Dust to the End – Commodity Trading in a Nuclear Wasteland
3.5

Platforms: Windows PC, Steam

Game Name: Dust to the End

Publisher: 2P Games

Developer: Haojoy Game, Zjoy Game

Genre: Adventure, RPG, Simulation, Strategy

Release Date: August 11th, 2021

Dust to the End by Haojoy Game, Zjoy Game

Emerge from the underground vault where you were raised and explore a strange, post-apocalyptic open world that developed after a global nuclear war. Sounds familiar, right? But in Dust to the End, you’ll be paying closer attention to edible tubers and soap than to bullets and upgrading push-carts rather than power armor.

Mad Max: Merchant Apprentice

Don’t get me wrong, just like in the Fallout series, you’ll encounter bandits, mutants, and monsters, and there are more than a few weird wasteland factions, and it’ll be your choice to fight them or side with them.

Dust to the End, game screenshot, conversation with gang leader

But the core loop here isn’t explore, fight, and upgrade. It’s buy, travel, sell, repeat. Carry salt to one village, sell it at a profit; invest your salt profits in soap, carry it to the next village and sell that at a profit; invest your soap profits in lime (or cotton, or fertilizer, or concrete). And so on, and so on, and so on.

This isn’t a bad thing, necessarily. If you’ve heard EVE Online described as “spreadsheets in space” and thought that sounded like a feature rather than a bug – or especially if you enjoyed the old Caravaneer browser games that were clearly an inspiration here – then you’re the target audience for what publisher 2P Games is selling.

Rations and Receipts

There’s a fair amount of economic complexity here, and on top of learning trade routes and where to buy this thing low and sell that thing high, managing your own survival is crucial, as well. The wastelands are unforgiving, and food and water, in addition to being commodities, are necessary for travel and can affect both your health and your party morale.

Dust to the End, game screenshot, buying and selling window

Stick to clean water and vegetables, and you’ll be all right, but dirty water and rat meat will not only make you miserable, it might even make you sick.

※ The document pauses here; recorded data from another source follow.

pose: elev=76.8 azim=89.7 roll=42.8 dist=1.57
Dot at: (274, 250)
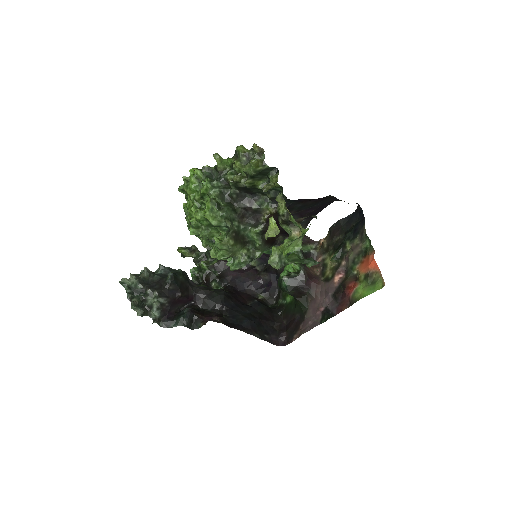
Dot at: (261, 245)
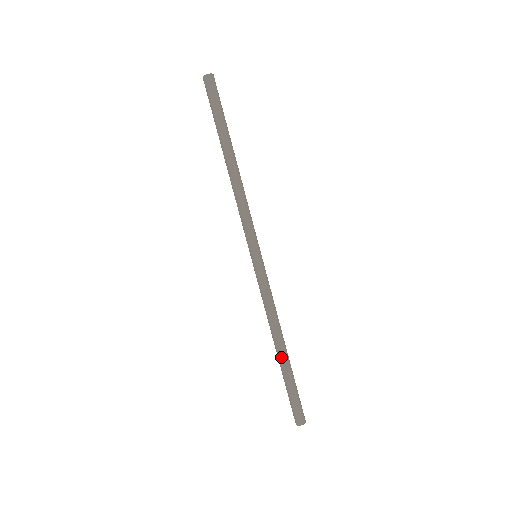
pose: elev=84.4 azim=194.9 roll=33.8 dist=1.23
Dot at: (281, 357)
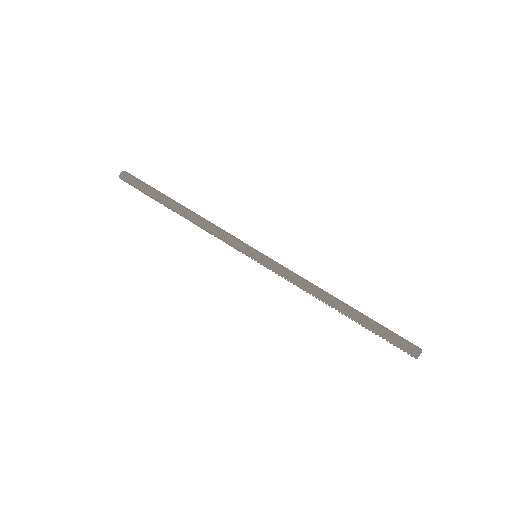
Dot at: (348, 310)
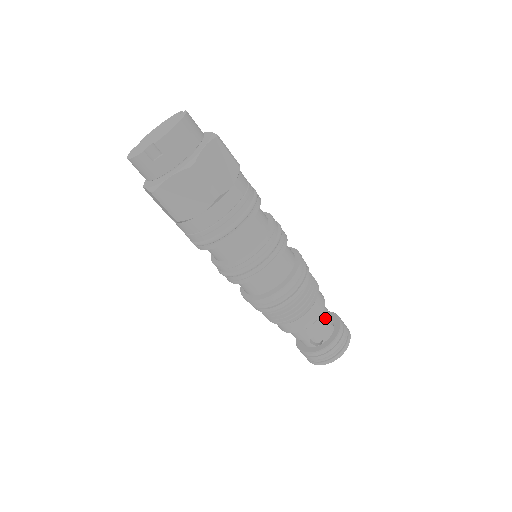
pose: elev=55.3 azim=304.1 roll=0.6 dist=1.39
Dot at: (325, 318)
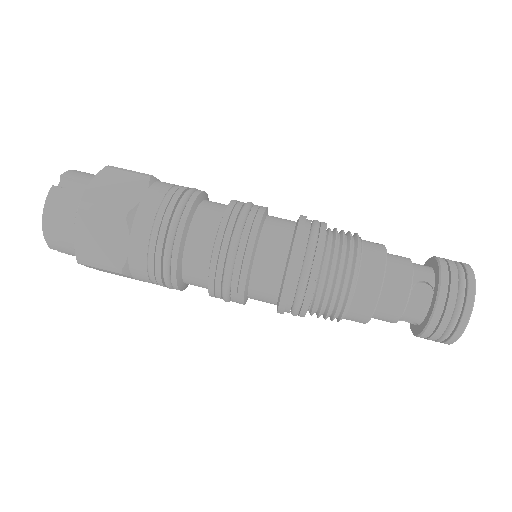
Dot at: (396, 302)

The Slow, Inevitable March of Progress

While Dust to the End’s setting isn’t unique, exactly, it’s still plenty fascinating, and on top of the usual radioactive zombies and small-town warlords, you’ll also encounter – for example – a cannibal gang that breeds battle hyenas. It’s pretty exciting stuff, honestly, but it’s arguably hampered by the game’s slow pace and inexorable economic grind.

Even minor optional side quests – like bringing food to a starving civilian camped out in the desert – turns into a grind. You’ll need to build cash to buy the food, upgrade your vehicles – a term the game uses loosely and includes wheelbarrows and dollies – to carry the food, and of course stock up enough supplies to make the trip there and back without dying of exposure.

Dust to the End, game screenshot, traveling

Combat is similarly slow and grinding, a basic positioning and turn-based affair that gets less compelling quickly enough that the developers built in an automatic fight-resolution option.

That Old Dusty Trail

Potential pacing issues aside, Dust to the End has a lot to offer for the spreadsheet-minded and the people who play games like the X series or EVE Online as traders rather than space pirates.

While it doesn’t quite engender the “just one more encounter” compulsiveness of a Wasteland or Fallout game, the regular resource management to stave off the triple threats of starvation, dehydration, and fatal diarrhea are as compelling now as they were three and a half decades ago in Oregon Trail.

Dust to the End, game screenshot, fight scene

And the game’s visual approach is spot-on, gritty enough to evoke the bleak, hardscrabble nature of its setting but just cartoonish and colorful enough to appeal to the eye. Shirtless gas-masked goons abound, of course, as do plague masks, which have been making something of an aesthetic comeback of late.

This one grows on you, if slowly, and on reflection, I’d definitely recommend it as long as you’re not put off by the thought of packing a sales ledger along with your machete when you venture into the wastes.

Dust to the End is available via Steam.